The name of a people and their country.
Included in the sixteen great countries (Mahājanapada) of the Buddha’s time. The kingdom, at that time, was divided into two parts, having their respective capitals in Pāvā and Kusinārā. The Mallā of Pāvā were called Pāveyyaka Mallā, those of Kusinārā, Kosinārakā. That these were separate kingdoms is shown by the fact that after the Buddha’s death at Kusinārā, the Mallā of Pāvā sent messengers to claim their share of the Buddha’s relics (D.ii.165). Each had their Mote Hall.
In the Saṅgīti Sutta we are told that the Buddha, in the course of one of his journeys, came with five hundred followers to Pāvā and stayed in the mango grove (ambavana) of Cunda the smith. A new Mote Hall, called Ubbhataka, had just been completed for the Mallā of Pāvā, and the Buddha was invited to be the first to occupy it that it might be consecrated thereby. The Buddha accepted the invitation, and taught in the Hall far into the night. It was also at Pāvā that the Buddha took his last meal, of tender pork (sūkaramaddava), at the house of Cunda (D.ii.126 f). From there he went to Kusinārā, and there, as he lay dying, he sent Ānanda to the Mallā of Kusinārā, who were assembled in their Mote Hall to announce his approaching death. The Mallā thereupon came to the Upavattana Sāla grove where the Buddha was, in order to pay him their last respects. Ānanda made them stand in groups according to family, and then presented them to the Buddha, announcing the name of each family. After the Buddha’s death, they met together once more in the Mote Hall, and made arrangements to pay him all the honour due to a Cakkavatti. They cremated the Buddha’s body at the Makuṭabandhana cetiya, and then collected the relics, which they deposited in their Mote Hall, surrounding them with a lattice work of spears and a rampart of bows until they were distributed among the various claimants by Doṇa (D.ii.166). The Mallā, both of Pāvā and Kusinārā, erected thūpas over their respective shares of the relics and held feasts in their honour (D.ii.167).

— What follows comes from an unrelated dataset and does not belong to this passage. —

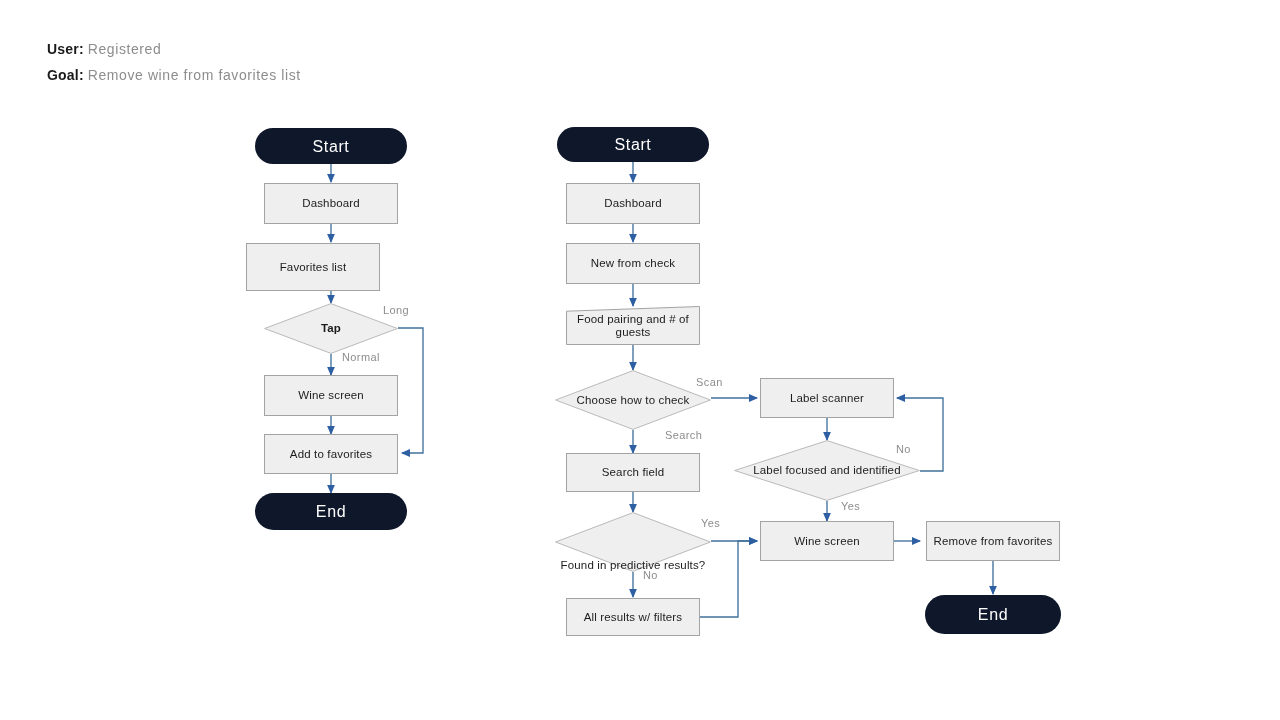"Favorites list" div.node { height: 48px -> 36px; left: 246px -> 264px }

The Malla capital of Kusinārā was, in the Buddha’s day, a place of small importance. Ānanda contemptuously refers to it as a “little wattle and daub town in the midst of a jungle, a branch township,” quite unworthy of being the scene of the Buddha’s Parinibbāna. However, the Buddha informs Ānanda that it was once Kusāvatī (q.v.), the mighty capital of Kusa and Mahāsudassana. This shows that the Mallā had, at first, a monarchical constitution, but in the sixth century B.C. they were regarded, together with the Vajjī, as a typical example of a republic (saṅgha, gaṇa) (M.i.231). The chief Mallā administered the state in turn. Those who were free from such duties engaged in trade, sometimes undertaking long caravan journeys (DA.ii.569).
Both the Buddha and Nigaṇṭha Nāṭaputta appear to have had followers among the Mallā. Pāvā was the scene of Nāṭaputta's death, just as Kusinārā was of the Buddha’s (see Pāvā). Several followers of the Buddha among the Mallā are mentioned by name — e.g., Dabba, Pukkusa, Khaṇḍasumana, Bhadragaka, Rāsiya, Roja and Sīha (q.v.) The Mallā seem to have lived at peace with their neighbours, though there was apparently some trouble between them and the Licchavī, as shown by the story of Bandhula Malla (q.v.) Both the Mallā and the Licchavī were warriors (khattiya), belonging to the Vāseṭṭha clan, because in the books both tribes are repeatedly referred to as Vāseṭṭha (q.v.) ¹ There is reason to believe that the Malla republic fell into the hands of Ajātasattu, as did that of the Licchavī (Bhandarkar, Carmichael Lectures, 1918, p.79).
The Mallā are generally identified with the Malloi mentioned in the Greek accounts of Alexander’s invasion of India. The Malloi were a warlike clan who, for some time, successfully resisted Alexander’s attack. Their territory must have been situated in or near the Punjab.
Other places in the Malla country, besides Pāvā and Kusinārā, are mentioned where the Buddha stayed — e.g., Bhoganagara, Anupiyā, and Uruvelakappa, near which was the Mahāvana, a wide tract of forest.
Bandhula went from Kusinārā to Takkasilā for purposes of study. v.l. Mālā (e.g., UdA.377) and Malatā (e.g., AA.ii.814) are evidently both wrong readings.
¹ Manu says that both Licchavī and Mallā had Kṣatriya parents, but their fathers were Vrātyas — i.e., had not gone through the ceremony of Vedic initiation at the proper time.
2. Mallā.– A bhikkhuṇī who came to Sri Lanka from Jambudīpa; she was an eminent teacher of the Vinaya at Anurādhapura. Dpv.xviii.12.